=== Exercices à traiter ===
1) Pouvez-vous imprimer tel quel le passage du texte ci-dessous sur la défense des sciences sociales, de « La thèse que » à « de la démocratie. » ?
2) Pouvez-vous poursuivre le texte ci-dessous sur la défense des sciences sociales, en reprenant juste après sa dernière phrase ?

=== Texte fourni ===

⁂

Pourquoi défendre les sciences sociales ?

 La thèse que nous défendons au sein de l’observatoire de la pédagogie publique, c’est que le « bashing public » contre les sciences sociales à des conséquences importantes du point de vue de la défense des principes de la démocratie.


Un mouvement de discrédit public


Nous assistons depuis quelques années à plusieurs phénomènes inquiétants de critique des sciences sociales. Nous allons lister certaines expressions :


- Une critique qui provient des personnalités politiques. On peut à cet égard rappeler plusieurs exemples. La déclaration de Manuel Valls en 2015, après les attentats djiadistes : «J'en ai assez de ceux qui cherchent en permanence des excuses et des explications culturelles ou sociologiques à ce qu'il s'est passé.»i. On peut mentionner également les sorties de Jean-Michel Blanquer contre la notion d’intersectionnalitéii. A cela, il est possible d’ajouter l’annonce de Frédérique Vidal de diligenter une enquête sur « l’islamo-gauchisme » dans les Universitésiii.

⁂

=== Matériau ===
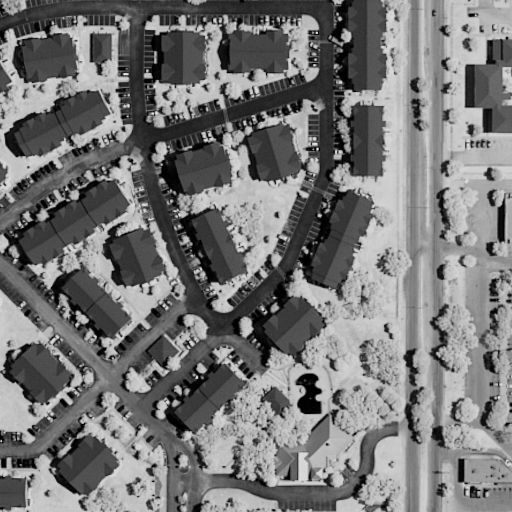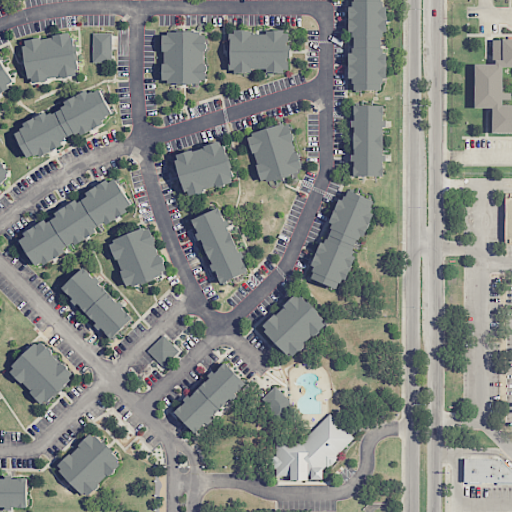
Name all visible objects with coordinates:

⁂

=== Réponses par exercice ===
1)
La thèse que nous défendons au sein de l’observatoire de la pédagogie publique, c’est que le « bashing public » contre les sciences sociales à des conséquences importantes du point de vue de la défense des principes de la démocratie.

2)
- D’autres critiques proviennent des attaques menées par certains universitaires eux-mêmes contre des recherches dont ils ne sont pas spécialistes à proprement parler. Un exemple spécialisé dans ce type de critique est l’Observatoire du décolonialisme. On peut en effet se demander en quoi une sociologue de l’art ou un spécialiste de littérature sont compétents en sociologie des discriminations.


- Enfin, l’extrême-droite discrédite les savoirs académiques sur la société en considérant que les Universités sont acquises à une idéologie de gauche, voire gauchiste.


Des sciences sociales empiriques


Or ce renvoi des travaux en sciences sociales à l’idéologie à plusieurs conséquences problématiques :


- Il conduit à ignorer la différence entre simple opinion et recherches empiriques. Les recherches sur les inégalités sociales et les discriminations reposent sur des travaux empiriques, et en particulier des recherches quantitatives qui visent à objectiver des faits sociaux.


- De son côté, l’extrême-droite est vecteur de propagations de théories complotistes. Or ce qui permet de démysthifier ce que nous appelons des pédagogies mythifiantes, c’est de justement de distinguer entre le fait social objectivé par des recherches empiriques et des mythes tels que le « Grand remplacement ».


- A l’inverse, ce qui est nommé « wokisme » par un certain nombre d’acteurs s’appuie sur des recherches en sciences sociales sur les discriminations.


De ce fait, le discrédit public des recherches en sciences sociales à des conséquences graves car cela conduit à dévaluer un certain nombre de travaux qui démontrent le caractère mythifiant d’un certain nombre de discours qui portent un projet social discriminatoire et stigmatisant.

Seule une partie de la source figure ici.